O governo federal anuncia, mês a mês, o crescimento de empregos formais no país -principalmente no interior-, com base em dados do Caged (Cadastro Geral de Empregados e Desempregados). Já o IBGE, a Fundação Seade e o Dieese ressaltam o crescimento do desemprego, a partir de pesquisas feitas em regiões metropolitanas com base em entrevistas na casa dos trabalhadores.
A seis meses das eleições municipais, a falta de sintonia desses indicadores leva governo e oposição a utilizarem os resultados de cada uma dessas pesquisas de acordo com seus interesses. O governo ressalta o aumento do emprego. A oposição, a falta deles.
O principal foco dessa confusão deve-se ao fato de que não há pesquisas mensais que mostrem quantas pessoas trabalham, procuram por vagas e perdem o emprego fora das metrópoles.
O Caged, único indicador mensal que cobre o interior, não se presta a essa função por estar restrito ao setor privado formal e ser apenas um cadastro de dados, e não uma pesquisa.
Todas as empresas são obrigadas a informar mensalmente ao Caged o volume de admissões e demissões.

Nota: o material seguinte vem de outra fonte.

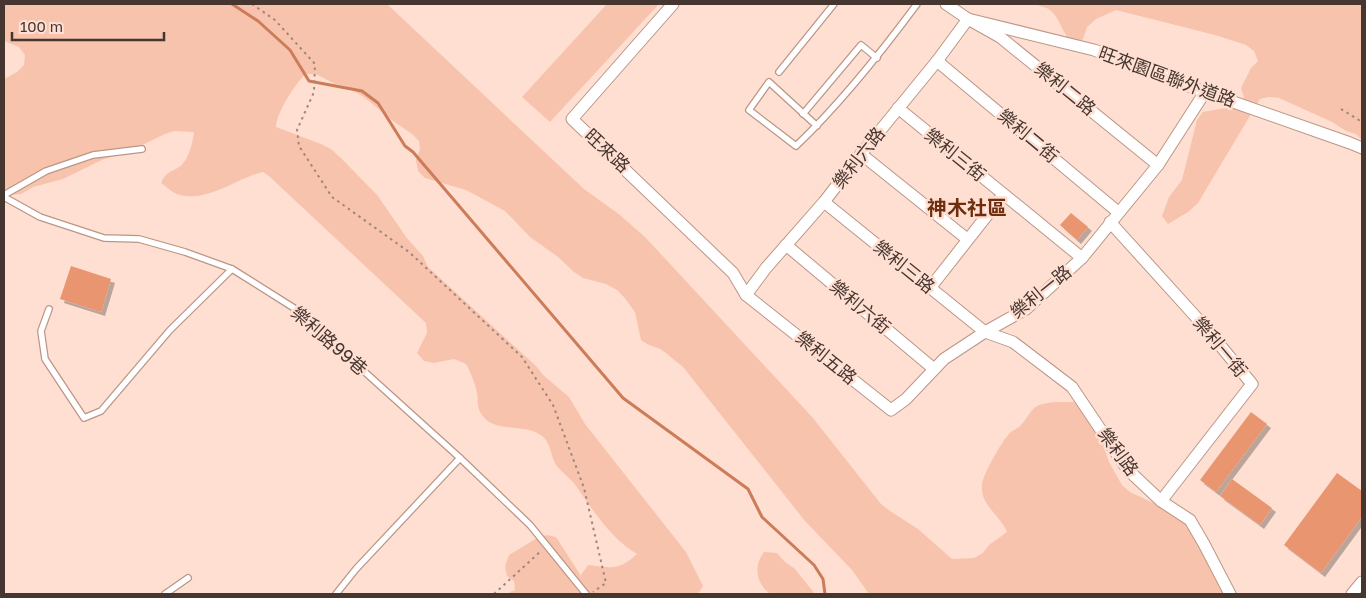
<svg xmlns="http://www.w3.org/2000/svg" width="1366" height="598" font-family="'Golos Text','Noto Sans TC',sans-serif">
  <defs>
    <filter id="shadow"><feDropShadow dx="4" dy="4" stdDeviation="0" flood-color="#0004"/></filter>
  </defs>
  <rect width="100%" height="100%" fill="#ffdfd2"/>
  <g fill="#f8c3ac">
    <path d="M 4,4 L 387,4 L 584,189 L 620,215 L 646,238 L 813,418 L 881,504 L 890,511 L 918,529 L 952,559 L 974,558 L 983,553 L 989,545 L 1007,532 C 1000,515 980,505 982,485 C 982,476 1002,441 1009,434 C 1012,430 1018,429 1021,425 C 1028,418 1030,409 1039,405 C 1050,401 1063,402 1074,402 L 1101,439 L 1109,462 L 1122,485 L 1130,492 L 1181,516 L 1191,524 L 1224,594 L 869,594 L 852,570 L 805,521 L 683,367 C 675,361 668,354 660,349 C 653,346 647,345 641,340 L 635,312 L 624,297 L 617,290 L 606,284 L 583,278 L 574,272 L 558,257 L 530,237 L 505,211 L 466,190 L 425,178 L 418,171 L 416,160 L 420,149 L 419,141 L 412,134 L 393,121 L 364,97 L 345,86 L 335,84 L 316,74 L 305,74 C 294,87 277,111 276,127 L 321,144 L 331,149 L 342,159 L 378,196 L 406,237 L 423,256 L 428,267 L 537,367 L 543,375 L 569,397 L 585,424 L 686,552 L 703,586 L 698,594 L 506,594 L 515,590 L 514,581 L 507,576 L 505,566 L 509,555 L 537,538 L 547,535 L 556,537 L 583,579 L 581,575 L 588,565 C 610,568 619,571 637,554 C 610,538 593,510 576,486 C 570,477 560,472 555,463 C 550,454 551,443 542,436 C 525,422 494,434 482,415 C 477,409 478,401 477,393 C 475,383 471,373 466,364 L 454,359 L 434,363 L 424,361 L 417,353 L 427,333 L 426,323 L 270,177 L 263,172 C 236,178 206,204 177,194 C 171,192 166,186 161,183 C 167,168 176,173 184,162 C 190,154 193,141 194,132 L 174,131 L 165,134 L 130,151 L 104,159 L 63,179 L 33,187 L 21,194 L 11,195 L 4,191 L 4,79 L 17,72 L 24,65 L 25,55 L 19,47 L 4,41 Z"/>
    <path d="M 607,4 L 659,4 L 550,122 L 522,97 Z"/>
    <path d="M 1035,4 L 1362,4 L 1362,140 L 1356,134 L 1346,131 L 1332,122 L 1279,98 L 1269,97 L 1260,99 L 1198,203 L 1188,212 L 1168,224 L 1162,216 L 1169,197 L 1182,180 L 1197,120 L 1203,112 L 1236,106 L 1244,98 L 1241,88 L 1251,68 L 1258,61 L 1254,51 L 1246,45 L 1215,35 L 1116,10 L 1096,19 L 1087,27 L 1083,39 L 1074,44 C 1062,35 1061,19 1050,10 C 1046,7 1039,6 1035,4 Z"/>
    <path d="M 764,552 L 777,553 L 785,562 L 795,569 L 815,594 L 770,594 C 756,583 753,566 764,552 Z"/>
  </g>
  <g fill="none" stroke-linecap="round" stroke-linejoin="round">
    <path stroke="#cc7c58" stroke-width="3" d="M 232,4 L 258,21 L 290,50 L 309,81 L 362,91 L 378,103 L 405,146 L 413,152 L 623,398 L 748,489 L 762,517 L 814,565 L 823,579 L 825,594"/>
  </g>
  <g fill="#e89570" filter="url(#shadow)">
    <path d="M 1071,213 L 1088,227 L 1077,240 L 1060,225 Z"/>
    <path d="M 71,266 L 111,279 L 101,312 L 60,299 Z"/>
    <path d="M 1251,412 L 1267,424 L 1216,492 L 1200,480 Z"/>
    <path d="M 1337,473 L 1362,491 L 1362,517 L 1321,573 L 1284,545 Z"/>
    <path d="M 1232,479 L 1272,508 L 1260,525 L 1220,496 Z"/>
  </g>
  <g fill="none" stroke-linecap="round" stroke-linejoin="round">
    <defs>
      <g id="service">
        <path d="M 779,72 L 834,4"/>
        <path d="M 803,114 L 861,45 L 877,58"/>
        <path d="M 817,126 L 769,82 L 749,110 L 796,146 C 841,103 880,54 917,4"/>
        <path d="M 4,195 L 46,171 L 93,155 L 142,149"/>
        <path d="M 4,197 L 40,217 L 104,238 L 139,239 L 185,252 L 232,269 L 294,308 L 460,458 L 530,525 L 586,594"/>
        <path d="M 49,309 L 41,331 L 45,359 L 84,418 L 101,411 L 170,330 L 232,269"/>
        <path d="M 165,594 L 188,578"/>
        <path d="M 336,594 L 356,569 L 460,458"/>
      </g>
      <g id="minor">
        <path d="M 673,4 L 572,119 L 733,273 L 746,295 L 891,410 L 906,399 L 944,359 L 985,332 L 1026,309 L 1082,258 L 1158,165 L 1205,92"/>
        <path d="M 946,4 L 968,19 L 1000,37 L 1158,165"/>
        <path d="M 968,19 L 1094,50 L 1205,92 L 1350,143 L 1362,148"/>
        <path d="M 937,61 L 1118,212"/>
        <path d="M 898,108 L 1082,258"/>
        <path d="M 861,154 L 967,239"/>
        <path d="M 824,202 L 985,332 L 1013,342 L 1072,387 L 1127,469 L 1161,501 L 1190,520 L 1204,544 L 1230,594"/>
        <path d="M 1110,222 L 1205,327 L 1252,384 L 1161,501"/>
        <path d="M 786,245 L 934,369"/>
        <path d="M 930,288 L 1003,195"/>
        <path d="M 746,295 L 766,268 L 824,202 L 861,154 L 937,61 L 968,19"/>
        <path d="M 1352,594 L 1362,582"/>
      </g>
    </defs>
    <use href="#service" stroke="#bb9686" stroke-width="8"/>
    <use href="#minor" stroke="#bb9686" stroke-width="13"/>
    <g stroke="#9d867d" stroke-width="2" stroke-dasharray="2.5 4" stroke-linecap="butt">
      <path d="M 252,4 L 275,20 L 315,64 L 314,92 L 297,130 L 299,146 L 332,197 L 409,252 L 522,357 L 553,405 L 584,488 L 606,583 L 593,592"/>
      <path d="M 1341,109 L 1362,122"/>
      <path d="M 494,594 L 542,550"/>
    </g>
    <use href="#service" stroke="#fff" stroke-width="5.5"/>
    <use href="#minor" stroke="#fff" stroke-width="11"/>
  </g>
  <g text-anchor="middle" stroke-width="5" stroke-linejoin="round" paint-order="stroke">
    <g font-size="18" fill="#463630" stroke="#ffdfd2">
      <text transform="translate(1167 77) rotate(20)" y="6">旺來園區聯外道路</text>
      <text transform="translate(1065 89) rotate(39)" y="6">樂利二路</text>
      <text transform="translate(1028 136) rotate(40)" y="6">樂利二街</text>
      <text transform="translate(607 151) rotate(43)" y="6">旺來路</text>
      <text transform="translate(955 155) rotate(39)" y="6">樂利三街</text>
      <text transform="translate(859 158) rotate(-52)" y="6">樂利六路</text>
      <text transform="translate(904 267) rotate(39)" y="6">樂利三路</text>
      <text transform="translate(1041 292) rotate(-39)" y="6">樂利一路</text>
      <text transform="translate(860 307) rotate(40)" y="6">樂利六街</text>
      <text transform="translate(329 341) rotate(41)" y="6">樂利路99巷</text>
      <text transform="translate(1220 347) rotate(50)" y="6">樂利一街</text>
      <text transform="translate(826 358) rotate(39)" y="6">樂利五路</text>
      <text transform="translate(1118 452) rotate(54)" y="6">樂利路</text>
    </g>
    <g font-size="20" font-weight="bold" fill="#6e2e0d" stroke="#ffdfd2">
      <text x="967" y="215">神木社區</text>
    </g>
  </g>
  <rect width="1366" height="598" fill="none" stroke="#463630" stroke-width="10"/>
  <path d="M12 32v8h152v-8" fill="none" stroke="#463630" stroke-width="2.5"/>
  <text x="20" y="32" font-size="15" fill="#463630" stroke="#ffdfd2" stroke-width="4" paint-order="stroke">100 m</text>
</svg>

O problema é que elas geralmente atrasam a entrega de dados, ou deixam de informá-los.
"Hoje, o Caged é um registro administrativo", diz Claudio Dedecca, professor e pesquisador do Cesit (Centro de Estudos Sindicais e de Economia do Trabalho), da Unicamp. "Para fazer do Caged um indicador de emprego, o governo teria de definir uma amostra de empresas. Como o número de estabelecimentos que enviam os dados varia de mês a mês, não dá para saber se o número de vagas criadas ou eliminadas foi de fato o divulgado."
Na década de 80, Dedecca colaborou para a criação do Caged. Entre 1985 e 1989, trabalhou na Fundação Seade.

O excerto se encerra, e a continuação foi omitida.